Very convenient. However, I’m aware how LLMs work and what their limitations are. Of course also the environmental issues.

BTW: It was a band brake.

howrar@lemmy.ca · 1 day ago

It led them to the right answer. That’s positive reinforcement.

CommanderCloon@lemmy.ml · 1 day ago

Because search engines have been dogshit for the past 2 years (give or take~); AI need to be steered hard but as long as you’re asking for sources (and don’t just read what they’re saying) you can get an answer out of them.

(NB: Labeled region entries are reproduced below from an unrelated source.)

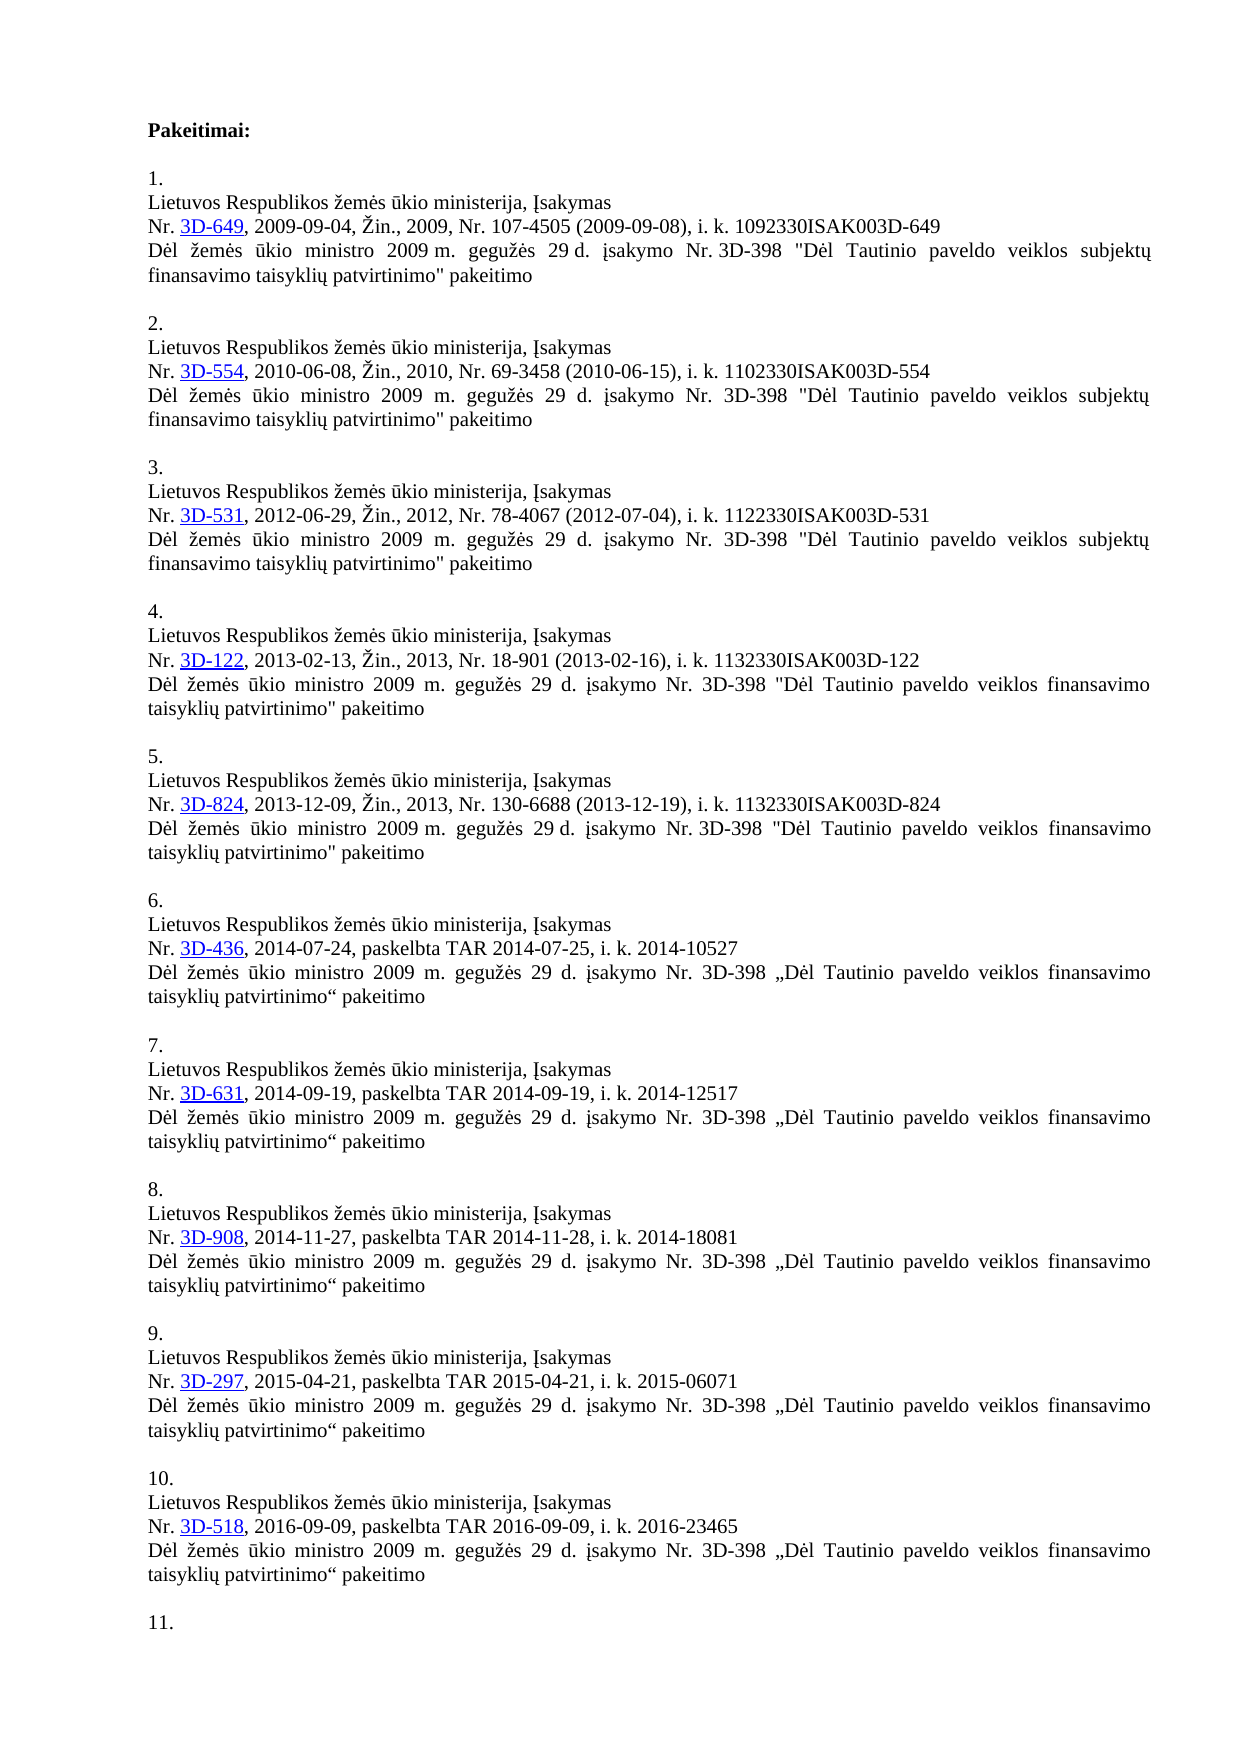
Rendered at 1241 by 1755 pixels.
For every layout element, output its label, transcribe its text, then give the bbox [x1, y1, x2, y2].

text Lietuvos Respublikos žemės ūkio ministerija, Įsakymas [148, 912, 1152, 936]
text Lietuvos Respublikos žemės ūkio ministerija, Įsakymas [148, 335, 1152, 359]
text 8. [148, 1177, 1152, 1201]
text Nr. 3D-554, 2010-06-08, Žin., 2010, Nr. 69-3458 (2010-06-15), i. k. 1102330ISAK003D-554 [148, 359, 1152, 383]
text 9. [148, 1321, 1152, 1345]
text 4. [148, 599, 1152, 623]
text Dėl žemės ūkio ministro 2009 m. gegužės 29 d. įsakymo Nr. 3D-398 "Dėl Tautinio paveldo veiklos subjektų finansavimo taisyklių patvirtinimo" pakeitimo [148, 383, 1152, 431]
text 5. [148, 744, 1152, 768]
text Dėl žemės ūkio ministro 2009 m. gegužės 29 d. įsakymo Nr. 3D-398 „Dėl Tautinio paveldo veiklos finansavimo taisyklių patvirtinimo“ pakeitimo [148, 960, 1152, 1008]
text Nr. 3D-436, 2014-07-24, paskelbta TAR 2014-07-25, i. k. 2014-10527 [148, 936, 1152, 960]
text 7. [148, 1032, 1152, 1057]
text Lietuvos Respublikos žemės ūkio ministerija, Įsakymas [148, 1057, 1152, 1081]
text Nr. 3D-824, 2013-12-09, Žin., 2013, Nr. 130-6688 (2013-12-19), i. k. 1132330ISAK003D-824 [148, 792, 1152, 816]
text Dėl žemės ūkio ministro 2009 m. gegužės 29 d. įsakymo Nr. 3D-398 „Dėl Tautinio paveldo veiklos finansavimo taisyklių patvirtinimo“ pakeitimo [148, 1249, 1152, 1297]
text Lietuvos Respublikos žemės ūkio ministerija, Įsakymas [148, 190, 1152, 214]
text Dėl žemės ūkio ministro 2009 m. gegužės 29 d. įsakymo Nr. 3D-398 "Dėl Tautinio paveldo veiklos finansavimo taisyklių patvirtinimo" pakeitimo [148, 672, 1152, 720]
text 2. [148, 311, 1152, 335]
text Nr. 3D-518, 2016-09-09, paskelbta TAR 2016-09-09, i. k. 2016-23465 [148, 1514, 1152, 1538]
text 1. [148, 166, 1152, 190]
text Lietuvos Respublikos žemės ūkio ministerija, Įsakymas [148, 1490, 1152, 1514]
text Nr. 3D-908, 2014-11-27, paskelbta TAR 2014-11-28, i. k. 2014-18081 [148, 1225, 1152, 1249]
text Nr. 3D-649, 2009-09-04, Žin., 2009, Nr. 107-4505 (2009-09-08), i. k. 1092330ISAK003D-649 [148, 214, 1152, 238]
text 10. [148, 1466, 1152, 1490]
text 3. [148, 455, 1152, 479]
text 11. [148, 1610, 1152, 1634]
text 6. [148, 888, 1152, 912]
text Nr. 3D-531, 2012-06-29, Žin., 2012, Nr. 78-4067 (2012-07-04), i. k. 1122330ISAK003D-531 [148, 503, 1152, 527]
text Lietuvos Respublikos žemės ūkio ministerija, Įsakymas [148, 1201, 1152, 1225]
text Nr. 3D-631, 2014-09-19, paskelbta TAR 2014-09-19, i. k. 2014-12517 [148, 1081, 1152, 1105]
text Lietuvos Respublikos žemės ūkio ministerija, Įsakymas [148, 1345, 1152, 1369]
text Dėl žemės ūkio ministro 2009 m. gegužės 29 d. įsakymo Nr. 3D-398 „Dėl Tautinio paveldo veiklos finansavimo taisyklių patvirtinimo“ pakeitimo [148, 1393, 1152, 1442]
text Lietuvos Respublikos žemės ūkio ministerija, Įsakymas [148, 623, 1152, 647]
text Lietuvos Respublikos žemės ūkio ministerija, Įsakymas [148, 768, 1152, 792]
text Dėl žemės ūkio ministro 2009 m. gegužės 29 d. įsakymo Nr. 3D-398 "Dėl Tautinio paveldo veiklos finansavimo taisyklių patvirtinimo" pakeitimo [148, 816, 1152, 864]
text Dėl žemės ūkio ministro 2009 m. gegužės 29 d. įsakymo Nr. 3D-398 „Dėl Tautinio paveldo veiklos finansavimo taisyklių patvirtinimo“ pakeitimo [148, 1538, 1152, 1586]
text Pakeitimai: [148, 118, 1152, 142]
text Dėl žemės ūkio ministro 2009 m. gegužės 29 d. įsakymo Nr. 3D-398 "Dėl Tautinio paveldo veiklos subjektų finansavimo taisyklių patvirtinimo" pakeitimo [148, 238, 1152, 287]
text Nr. 3D-297, 2015-04-21, paskelbta TAR 2015-04-21, i. k. 2015-06071 [148, 1369, 1152, 1393]
text Dėl žemės ūkio ministro 2009 m. gegužės 29 d. įsakymo Nr. 3D-398 "Dėl Tautinio paveldo veiklos subjektų finansavimo taisyklių patvirtinimo" pakeitimo [148, 527, 1152, 575]
text Dėl žemės ūkio ministro 2009 m. gegužės 29 d. įsakymo Nr. 3D-398 „Dėl Tautinio paveldo veiklos finansavimo taisyklių patvirtinimo“ pakeitimo [148, 1105, 1152, 1153]
text Lietuvos Respublikos žemės ūkio ministerija, Įsakymas [148, 479, 1152, 503]
text Nr. 3D-122, 2013-02-13, Žin., 2013, Nr. 18-901 (2013-02-16), i. k. 1132330ISAK003D-122 [148, 647, 1152, 672]
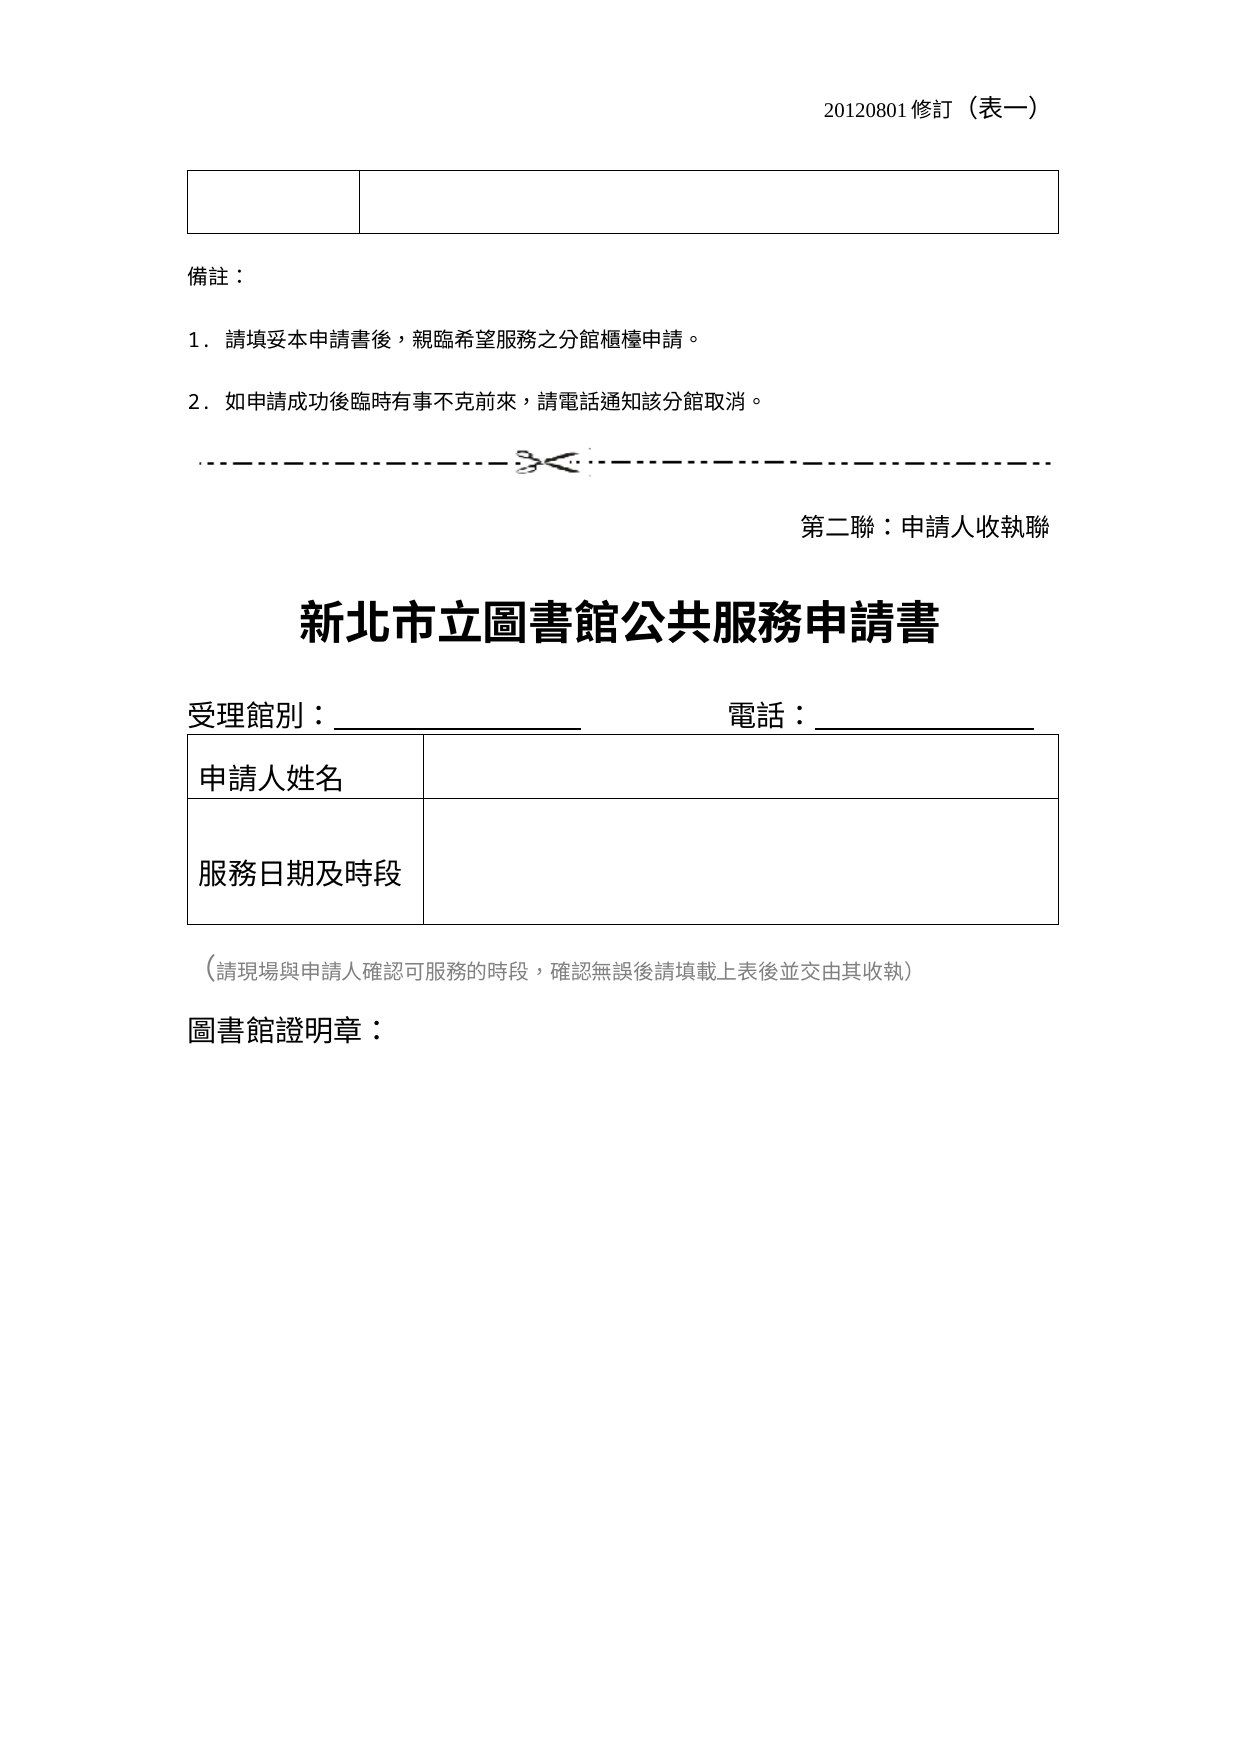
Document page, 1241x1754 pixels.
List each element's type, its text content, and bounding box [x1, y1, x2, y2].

table_header 申請人姓名 [188, 735, 423, 798]
text （請現場與申請人確認可服務的時段，確認無誤後請填載上表後並交由其收執） [187, 925, 1053, 987]
text 備註： [187, 234, 1053, 297]
table_cell [360, 171, 1058, 233]
table_header [424, 735, 1058, 798]
table_cell [188, 171, 359, 233]
text 1. 請填妥本申請書後，親臨希望服務之分館櫃檯申請。 2. 如申請成功後臨時有事不克前來，請電話通知該分館取消。 [187, 297, 1053, 443]
table_cell [424, 799, 1058, 924]
table_cell 服務日期及時段 [188, 799, 423, 924]
text 第二聯：申請人收執聯 [187, 484, 1053, 547]
text 新北市立圖書館公共服務申請書 [187, 547, 1053, 672]
text 圖書館證明章： [187, 987, 1053, 1050]
text 受理館別： 電話： [187, 672, 1071, 734]
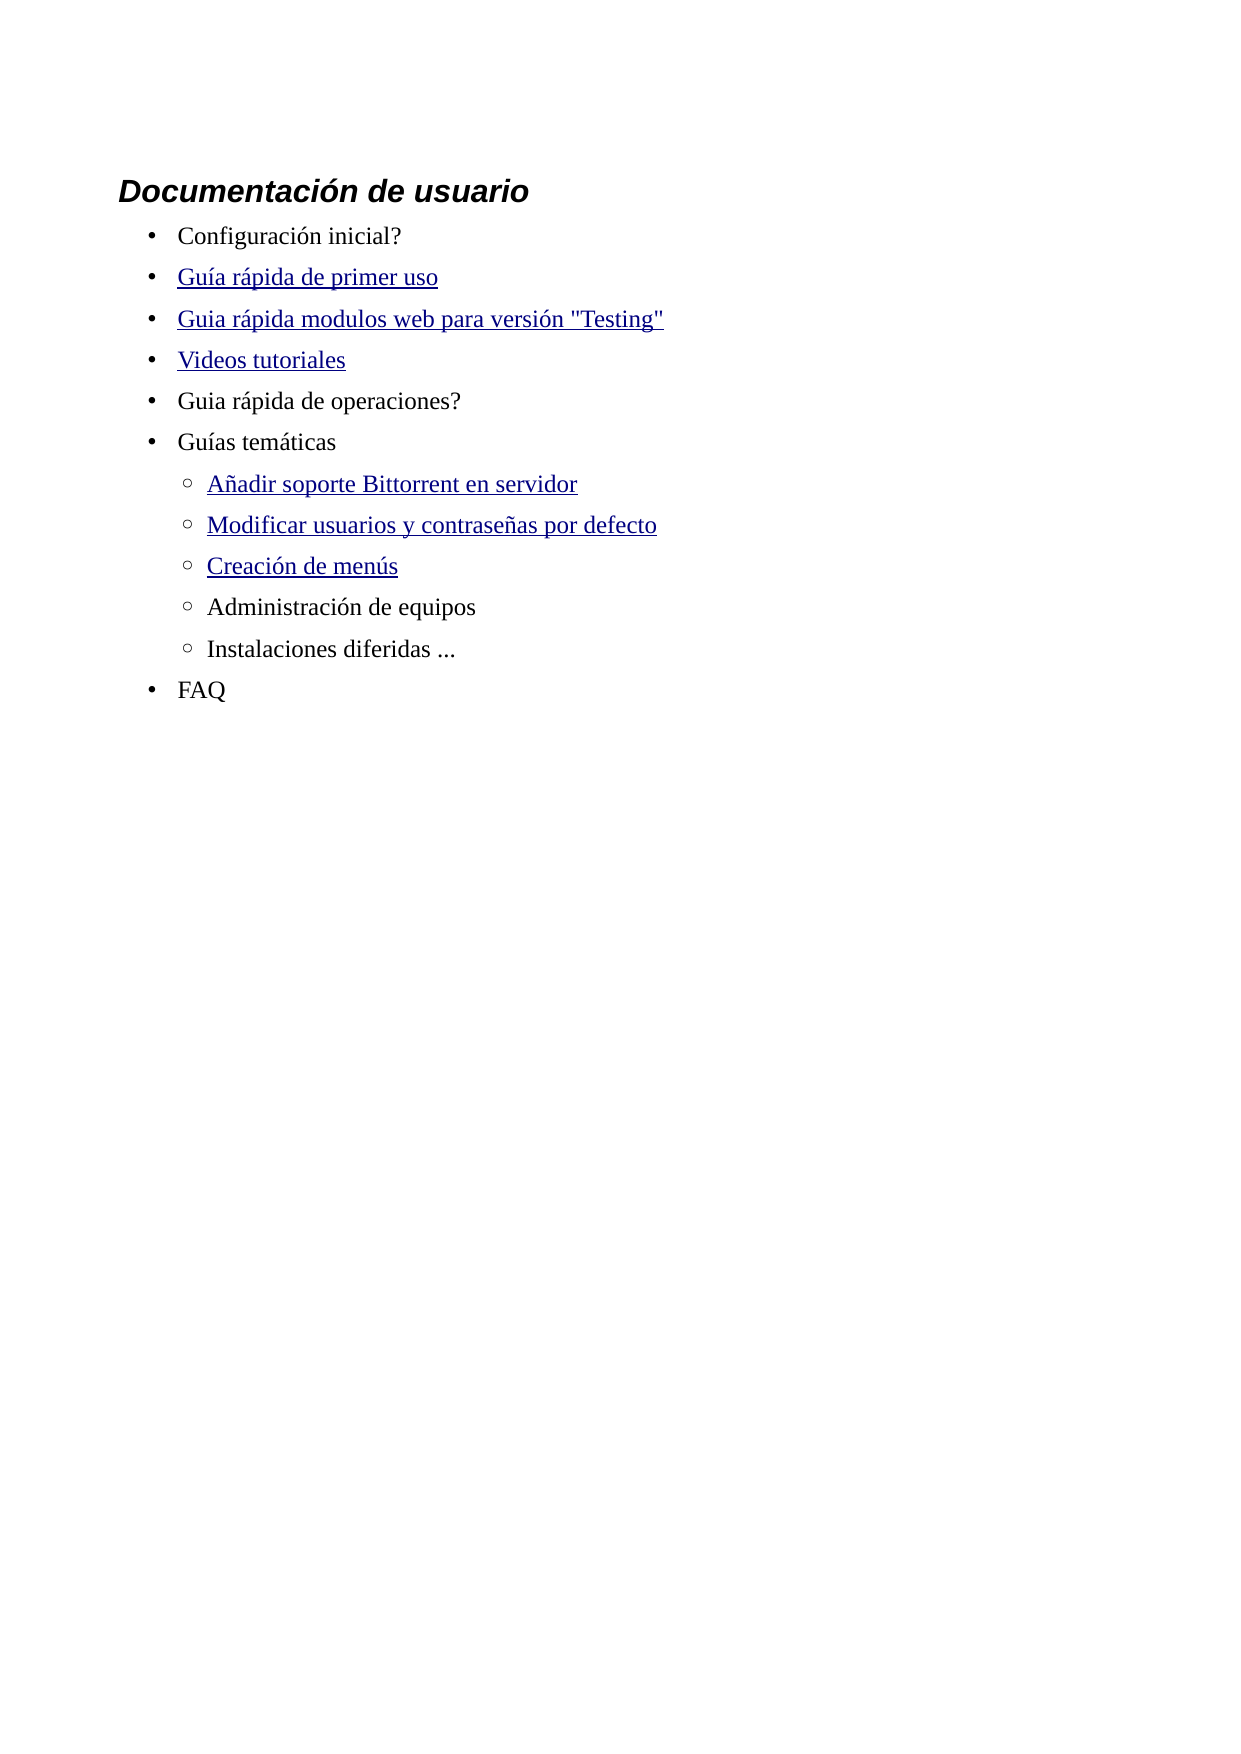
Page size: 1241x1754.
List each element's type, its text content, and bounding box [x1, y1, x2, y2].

list Instalaciones diferidas ... [177, 634, 1122, 662]
list FAQ [148, 675, 1122, 704]
list Modificar usuarios y contraseñas por defecto [177, 510, 1122, 539]
list Configuración inicial? [148, 221, 1122, 250]
list Añadir soporte Bittorrent en servidor [177, 469, 1122, 497]
list Guías temáticas [148, 427, 1122, 456]
list Guia rápida modulos web para versión "Testing" [148, 304, 1122, 332]
list Administración de equipos [177, 592, 1122, 621]
subtitle Documentación de usuario [118, 172, 1122, 209]
list Guia rápida de operaciones? [148, 386, 1122, 415]
list Creación de menús [177, 551, 1122, 580]
list Videos tutoriales [148, 345, 1122, 374]
list Guía rápida de primer uso [148, 262, 1122, 291]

I only find what I’m searching for on Google if I already know the exact keywords for what I’m specifically looking for (…and even then…); if I don’t know the exact terms of what I’m looking for (like @affenlehrer@feddit.org with his bike brake issue) then google is useless nowadays, which wasn’t always true. So now my process is to google first, ask an AI second, and I end up using AIs way more than I would like.

MNByChoice@midwest.social · 1 day ago

Yes. I have had either Gemini or ChatGPT tell me I was wrong. There is a video of a person timing a ~5 second run with ChatGPT and it insisted their run was 10 minutes.

Is this ability useful? Debatable.

dosse91@lemmy.trippy.pizza · 1 day ago

Yes, but they usually have a system prompt telling them to be super polite.

I’ve been using Qwen3.6 a lot lately to debug a shitty old game that doesn’t want to work in wine and during the thinking process it said more than once things like “The user is wrong, […]”, but at the end it always said something polite like “You are right to say that X, but it’s more correct to say that Y, …”.

Shellofbiomatter@lemmus.org · 2 days ago

It would have just agreed and reinforced you and claimed you’re the greatest to figure it out. Current LLMs just say whatever you want to hear, those have no understanding of what is right or wrong information.

reparæi [he/they]@lemmy.ml · 1 day ago

Completely depends on context for the most part, approach them not as sovereign beings which follow their own perspectives and opinions but as advanced auto-complete, to test this merely ask it a question using niche terminology, identical question depending on the terminology you use will respond biased towards that opinion and perspective, you can get an LLM to admit to anything, to go along with every single thing you said like a blind yes-man or blindly object to every single thing you say even the most basic of facts merely off of how the context your chat has mapped most cloesly onto which parts of its training data for predicting text.